In other words, you can’t lose any more than you spent. With short selling, the potential for loss is unlimited. The shares could keep going up and up, and you will have to buy them back eventually.
Can Short Be Used As Part Of Complicated Strategies?
Short selling can be part of more complicated strategies, and can also be used to limit loss and account for otherwise-disastrous unforeseen events.
Consider a scenario wherein two companies are in the same business, but one is expected to do better than the other. Let’s say, the hedge fund manager has reason to believe that ExxonMobile will outperform Chevron. The manager would buy Exxon stock while simultaneously short-selling Chevron.
Now say that in the next election, a president is elected who is not in the pocket of big oil, and who drives through legislation requiring all cars to have hybrid technology within the next few years.
Of course, this sends the stock of both companies plummeting. Despite this, as long as Exxon does at least slightly better than Chevron, even though both stocks are going down, the manager will turn a tidy profit.
Conversely, suppose a terrorist attack blows up a key oil pipeline, sending the price of oil skyrocketing along with shares of Exxon and Chevron.
Again, as long as Exxon outperforms Chevron, the manager will profit despite the loss from the short sale. This is called a market-neutral strategy, capable of withstanding the ups and downs of a particular market.
Some hedge funds may be dedicated to short selling. Managers of these funds scrutinize financial statements for warning signs that a company’s stock is overvalued. Skilled managers may be the first to predict a company’s collapse.

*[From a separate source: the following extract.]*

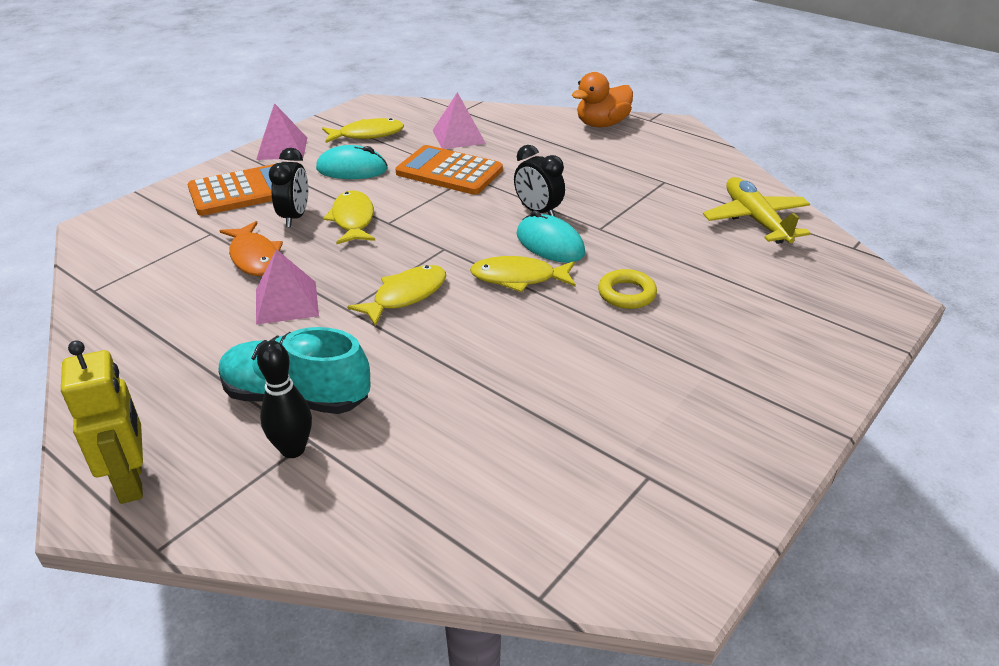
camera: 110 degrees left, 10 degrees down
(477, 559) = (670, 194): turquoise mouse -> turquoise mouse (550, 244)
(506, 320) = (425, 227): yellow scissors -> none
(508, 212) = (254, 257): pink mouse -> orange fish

However, this strategy is particularly risky. When General Motors stock was widely expected to fall in early 2005, but instead increased in value, several hedge funds specializing in short sales were forced to retire.
Perhaps the most famous short sale occurred in the British currency market on September 16, 1992, a date now known as Black Wednesday. The sale was initiated by currency speculators, most prominently among them George Soros, known ever after as “the man who broke the bank of England.” Soros’ private hedge fund, called Quantum, bet that the pound would fall in value.
The pound was being artificially propped up to conform to the European Exchange Rate Mechanism, which limited the degree to which European currencies could fluctuate relative to each other. Soros and other currency speculators saw that the pound was overpriced and that it would have to be withdrawn from the ERM – especially if they gave it a push.
They shorted large sums of pounds, trading them for strong German marks. In desperation, the government tried to tempt currency speculators to buy pounds by significantly raising interest rates, but to no avail.
The pound was withdrawn from the ERM that evening, and the currency plummeted in value. Soros made over one billion U.S. dollars in one day, a testimony to the jaw-dropping potential earning power of hedge funds.